(Job item): Copy every entry precisely.

(Records provided):
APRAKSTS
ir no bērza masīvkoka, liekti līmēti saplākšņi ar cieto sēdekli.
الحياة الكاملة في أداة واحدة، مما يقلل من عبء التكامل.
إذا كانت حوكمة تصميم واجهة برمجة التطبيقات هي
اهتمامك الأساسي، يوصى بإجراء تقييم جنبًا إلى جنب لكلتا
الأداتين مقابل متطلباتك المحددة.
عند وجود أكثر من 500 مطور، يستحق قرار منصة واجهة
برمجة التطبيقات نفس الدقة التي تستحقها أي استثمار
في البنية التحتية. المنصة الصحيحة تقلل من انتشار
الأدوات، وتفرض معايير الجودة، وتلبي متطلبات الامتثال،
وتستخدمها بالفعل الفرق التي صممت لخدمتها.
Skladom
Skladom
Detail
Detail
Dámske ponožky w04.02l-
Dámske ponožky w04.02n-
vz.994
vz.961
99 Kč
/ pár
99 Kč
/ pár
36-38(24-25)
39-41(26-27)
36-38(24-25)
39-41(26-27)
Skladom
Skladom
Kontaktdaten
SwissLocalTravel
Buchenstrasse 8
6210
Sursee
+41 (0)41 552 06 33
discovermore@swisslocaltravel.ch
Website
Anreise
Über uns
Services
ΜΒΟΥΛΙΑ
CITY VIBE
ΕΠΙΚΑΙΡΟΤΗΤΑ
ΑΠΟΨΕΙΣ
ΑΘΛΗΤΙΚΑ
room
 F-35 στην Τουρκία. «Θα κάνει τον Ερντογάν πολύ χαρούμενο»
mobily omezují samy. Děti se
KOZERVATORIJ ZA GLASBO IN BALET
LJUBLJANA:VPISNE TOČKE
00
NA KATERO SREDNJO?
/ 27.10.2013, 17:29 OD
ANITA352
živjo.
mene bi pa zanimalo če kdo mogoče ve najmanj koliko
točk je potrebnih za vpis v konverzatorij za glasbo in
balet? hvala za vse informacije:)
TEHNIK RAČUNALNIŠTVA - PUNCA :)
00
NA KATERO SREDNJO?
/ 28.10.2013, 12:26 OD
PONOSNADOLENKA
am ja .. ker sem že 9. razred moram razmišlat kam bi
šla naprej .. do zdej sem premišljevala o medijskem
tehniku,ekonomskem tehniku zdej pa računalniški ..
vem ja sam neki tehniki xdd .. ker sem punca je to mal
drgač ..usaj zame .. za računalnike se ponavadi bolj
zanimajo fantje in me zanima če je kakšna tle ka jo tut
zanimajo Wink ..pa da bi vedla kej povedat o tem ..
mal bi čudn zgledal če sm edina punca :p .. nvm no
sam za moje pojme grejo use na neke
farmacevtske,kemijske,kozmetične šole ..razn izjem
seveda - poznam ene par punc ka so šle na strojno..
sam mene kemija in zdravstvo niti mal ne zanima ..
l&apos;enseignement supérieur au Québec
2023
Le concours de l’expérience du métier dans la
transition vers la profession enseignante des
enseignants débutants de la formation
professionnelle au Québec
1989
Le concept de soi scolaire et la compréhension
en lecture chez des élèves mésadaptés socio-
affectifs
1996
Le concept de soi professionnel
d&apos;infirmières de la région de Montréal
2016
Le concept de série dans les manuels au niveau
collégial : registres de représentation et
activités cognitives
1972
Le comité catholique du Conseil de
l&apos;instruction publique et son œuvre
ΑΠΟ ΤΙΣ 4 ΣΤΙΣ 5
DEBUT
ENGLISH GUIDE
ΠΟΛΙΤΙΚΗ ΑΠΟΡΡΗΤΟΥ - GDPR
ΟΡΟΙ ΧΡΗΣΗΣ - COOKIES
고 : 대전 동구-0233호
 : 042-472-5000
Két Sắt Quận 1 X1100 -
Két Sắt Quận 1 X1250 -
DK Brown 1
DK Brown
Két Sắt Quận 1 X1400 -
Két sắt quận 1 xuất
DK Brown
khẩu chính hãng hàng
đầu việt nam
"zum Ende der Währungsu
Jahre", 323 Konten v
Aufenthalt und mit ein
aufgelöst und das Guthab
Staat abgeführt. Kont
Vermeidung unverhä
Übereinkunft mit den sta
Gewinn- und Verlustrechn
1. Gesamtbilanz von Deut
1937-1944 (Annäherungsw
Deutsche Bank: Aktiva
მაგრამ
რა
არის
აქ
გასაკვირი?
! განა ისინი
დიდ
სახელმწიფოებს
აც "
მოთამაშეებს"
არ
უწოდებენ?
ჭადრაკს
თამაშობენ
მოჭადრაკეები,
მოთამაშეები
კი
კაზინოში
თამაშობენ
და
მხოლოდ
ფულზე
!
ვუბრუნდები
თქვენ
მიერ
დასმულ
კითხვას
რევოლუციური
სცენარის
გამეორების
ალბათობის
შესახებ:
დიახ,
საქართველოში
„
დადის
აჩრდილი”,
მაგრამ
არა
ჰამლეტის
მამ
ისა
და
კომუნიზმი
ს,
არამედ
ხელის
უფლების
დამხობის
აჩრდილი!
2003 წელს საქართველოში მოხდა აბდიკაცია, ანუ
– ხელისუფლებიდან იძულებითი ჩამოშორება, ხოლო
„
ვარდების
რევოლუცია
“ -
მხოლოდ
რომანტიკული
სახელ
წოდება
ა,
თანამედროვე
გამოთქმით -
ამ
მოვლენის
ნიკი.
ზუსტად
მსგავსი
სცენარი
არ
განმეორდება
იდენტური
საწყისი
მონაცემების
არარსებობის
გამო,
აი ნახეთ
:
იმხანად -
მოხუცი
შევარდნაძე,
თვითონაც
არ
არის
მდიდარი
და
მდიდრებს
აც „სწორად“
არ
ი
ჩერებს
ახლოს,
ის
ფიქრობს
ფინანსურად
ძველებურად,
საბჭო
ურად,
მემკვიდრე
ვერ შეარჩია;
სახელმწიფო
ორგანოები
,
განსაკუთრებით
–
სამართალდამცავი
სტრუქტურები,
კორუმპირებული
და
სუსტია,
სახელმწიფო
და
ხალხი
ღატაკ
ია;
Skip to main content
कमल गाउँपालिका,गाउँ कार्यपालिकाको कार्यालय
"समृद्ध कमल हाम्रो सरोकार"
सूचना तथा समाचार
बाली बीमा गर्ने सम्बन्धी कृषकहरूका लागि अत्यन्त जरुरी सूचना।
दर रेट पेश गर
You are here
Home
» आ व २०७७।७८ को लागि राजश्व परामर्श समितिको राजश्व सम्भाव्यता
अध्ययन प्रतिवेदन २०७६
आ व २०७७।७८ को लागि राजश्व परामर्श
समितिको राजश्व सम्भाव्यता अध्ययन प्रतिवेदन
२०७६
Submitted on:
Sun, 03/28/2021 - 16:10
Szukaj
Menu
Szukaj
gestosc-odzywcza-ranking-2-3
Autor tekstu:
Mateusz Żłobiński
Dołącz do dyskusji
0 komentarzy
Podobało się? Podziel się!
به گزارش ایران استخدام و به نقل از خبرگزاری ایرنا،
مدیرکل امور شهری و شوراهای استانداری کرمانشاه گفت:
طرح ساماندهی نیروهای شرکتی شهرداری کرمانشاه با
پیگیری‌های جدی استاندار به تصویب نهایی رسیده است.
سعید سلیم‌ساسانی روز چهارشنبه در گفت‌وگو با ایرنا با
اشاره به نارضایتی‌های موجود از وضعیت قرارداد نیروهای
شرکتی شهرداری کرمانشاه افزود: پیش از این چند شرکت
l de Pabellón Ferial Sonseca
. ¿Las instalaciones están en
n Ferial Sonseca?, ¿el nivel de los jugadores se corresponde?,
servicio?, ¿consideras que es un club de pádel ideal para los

(Solved problem):
APRAKSTS
ir no bērza masīvkoka, liekti līmēti saplākšņi ar cieto sēdekli.
الحياة الكاملة في أداة واحدة، مما يقلل من عبء التكامل.
إذا كانت حوكمة تصميم واجهة برمجة التطبيقات هي
اهتمامك الأساسي، يوصى بإجراء تقييم جنبًا إلى جنب لكلتا
الأداتين مقابل متطلباتك المحددة.
عند وجود أكثر من 500 مطور، يستحق قرار منصة واجهة
برمجة التطبيقات نفس الدقة التي تستحقها أي استثمار
في البنية التحتية. المنصة الصحيحة تقلل من انتشار
الأدوات، وتفرض معايير الجودة، وتلبي متطلبات الامتثال،
وتستخدمها بالفعل الفرق التي صممت لخدمتها.
Skladom
Skladom
Detail
Detail
Dámske ponožky w04.02l-
Dámske ponožky w04.02n-
vz.994
vz.961
99 Kč
/ pár
99 Kč
/ pár
36-38(24-25)
39-41(26-27)
36-38(24-25)
39-41(26-27)
Skladom
Skladom
Kontaktdaten
SwissLocalTravel
Buchenstrasse 8
6210
Sursee
+41 (0)41 552 06 33
discovermore@swisslocaltravel.ch
Website
Anreise
Über uns
Services
ΜΒΟΥΛΙΑ
CITY VIBE
ΕΠΙΚΑΙΡΟΤΗΤΑ
ΑΠΟΨΕΙΣ
ΑΘΛΗΤΙΚΑ
room
 F-35 στην Τουρκία. «Θα κάνει τον Ερντογάν πολύ χαρούμενο»
mobily omezují samy. Děti se
KOZERVATORIJ ZA GLASBO IN BALET
LJUBLJANA:VPISNE TOČKE
00
NA KATERO SREDNJO?
/ 27.10.2013, 17:29 OD
ANITA352
živjo.
mene bi pa zanimalo če kdo mogoče ve najmanj koliko
točk je potrebnih za vpis v konverzatorij za glasbo in
balet? hvala za vse informacije:)
TEHNIK RAČUNALNIŠTVA - PUNCA :)
00
NA KATERO SREDNJO?
/ 28.10.2013, 12:26 OD
PONOSNADOLENKA
am ja .. ker sem že 9. razred moram razmišlat kam bi
šla naprej .. do zdej sem premišljevala o medijskem
tehniku,ekonomskem tehniku zdej pa računalniški ..
vem ja sam neki tehniki xdd .. ker sem punca je to mal
drgač ..usaj zame .. za računalnike se ponavadi bolj
zanimajo fantje in me zanima če je kakšna tle ka jo tut
zanimajo Wink ..pa da bi vedla kej povedat o tem ..
mal bi čudn zgledal če sm edina punca :p .. nvm no
sam za moje pojme grejo use na neke
farmacevtske,kemijske,kozmetične šole ..razn izjem
seveda - poznam ene par punc ka so šle na strojno..
sam mene kemija in zdravstvo niti mal ne zanima ..
l&apos;enseignement supérieur au Québec
2023
Le concours de l’expérience du métier dans la
transition vers la profession enseignante des
enseignants débutants de la formation
professionnelle au Québec
1989
Le concept de soi scolaire et la compréhension
en lecture chez des élèves mésadaptés socio-
affectifs
1996
Le concept de soi professionnel
d&apos;infirmières de la région de Montréal
2016
Le concept de série dans les manuels au niveau
collégial : registres de représentation et
activités cognitives
1972
Le comité catholique du Conseil de
l&apos;instruction publique et son œuvre
ΑΠΟ ΤΙΣ 4 ΣΤΙΣ 5
DEBUT
ENGLISH GUIDE
ΠΟΛΙΤΙΚΗ ΑΠΟΡΡΗΤΟΥ - GDPR
ΟΡΟΙ ΧΡΗΣΗΣ - COOKIES
고 : 대전 동구-0233호
 : 042-472-5000
Két Sắt Quận 1 X1100 -
Két Sắt Quận 1 X1250 -
DK Brown 1
DK Brown
Két Sắt Quận 1 X1400 -
Két sắt quận 1 xuất
DK Brown
khẩu chính hãng hàng
đầu việt nam
"zum Ende der Währungsu
Jahre", 323 Konten v
Aufenthalt und mit ein
aufgelöst und das Guthab
Staat abgeführt. Kont
Vermeidung unverhä
Übereinkunft mit den sta
Gewinn- und Verlustrechn
1. Gesamtbilanz von Deut
1937-1944 (Annäherungsw
Deutsche Bank: Aktiva
მაგრამ
რა
არის
აქ
გასაკვირი?
! განა ისინი
დიდ
სახელმწიფოებს
აც "
მოთამაშეებს"
არ
უწოდებენ?
ჭადრაკს
თამაშობენ
მოჭადრაკეები,
მოთამაშეები
კი
კაზინოში
თამაშობენ
და
მხოლოდ
ფულზე
!
ვუბრუნდები
თქვენ
მიერ
დასმულ
კითხვას
რევოლუციური
სცენარის
გამეორების
ალბათობის
შესახებ:
დიახ,
საქართველოში
„
დადის
აჩრდილი”,
მაგრამ
არა
ჰამლეტის
მამ
ისა
და
კომუნიზმი
ს,
არამედ
ხელის
უფლების
დამხობის
აჩრდილი!
2003 წელს საქართველოში მოხდა აბდიკაცია, ანუ
– ხელისუფლებიდან იძულებითი ჩამოშორება, ხოლო
„
ვარდების
რევოლუცია
“ -
მხოლოდ
რომანტიკული
სახელ
წოდება
ა,
თანამედროვე
გამოთქმით -
ამ
მოვლენის
ნიკი.
ზუსტად
მსგავსი
სცენარი
არ
განმეორდება
იდენტური
საწყისი
მონაცემების
არარსებობის
გამო,
აი ნახეთ
:
იმხანად -
მოხუცი
შევარდნაძე,
თვითონაც
არ
არის
მდიდარი
და
მდიდრებს
აც „სწორად“
არ
ი
ჩერებს
ახლოს,
ის
ფიქრობს
ფინანსურად
ძველებურად,
საბჭო
ურად,
მემკვიდრე
ვერ შეარჩია;
სახელმწიფო
ორგანოები
,
განსაკუთრებით
–
სამართალდამცავი
სტრუქტურები,
კორუმპირებული
და
სუსტია,
სახელმწიფო
და
ხალხი
ღატაკ
ია;
Skip to main content
कमल गाउँपालिका,गाउँ कार्यपालिकाको कार्यालय
"समृद्ध कमल हाम्रो सरोकार"
सूचना तथा समाचार
बाली बीमा गर्ने सम्बन्धी कृषकहरूका लागि अत्यन्त जरुरी सूचना।
दर रेट पेश गर
You are here
Home
» आ व २०७७।७८ को लागि राजश्व परामर्श समितिको राजश्व सम्भाव्यता
अध्ययन प्रतिवेदन २०७६
आ व २०७७।७८ को लागि राजश्व परामर्श
समितिको राजश्व सम्भाव्यता अध्ययन प्रतिवेदन
२०७६
Submitted on:
Sun, 03/28/2021 - 16:10
Szukaj
Menu
Szukaj
gestosc-odzywcza-ranking-2-3
Autor tekstu:
Mateusz Żłobiński
Dołącz do dyskusji
0 komentarzy
Podobało się? Podziel się!
به گزارش ایران استخدام و به نقل از خبرگزاری ایرنا،
مدیرکل امور شهری و شوراهای استانداری کرمانشاه گفت:
طرح ساماندهی نیروهای شرکتی شهرداری کرمانشاه با
پیگیری‌های جدی استاندار به تصویب نهایی رسیده است.
سعید سلیم‌ساسانی روز چهارشنبه در گفت‌وگو با ایرنا با
اشاره به نارضایتی‌های موجود از وضعیت قرارداد نیروهای
شرکتی شهرداری کرمانشاه افزود: پیش از این چند شرکت
l de Pabellón Ferial Sonseca
. ¿Las instalaciones están en
n Ferial Sonseca?, ¿el nivel de los jugadores se corresponde?,
servicio?, ¿consideras que es un club de pádel ideal para los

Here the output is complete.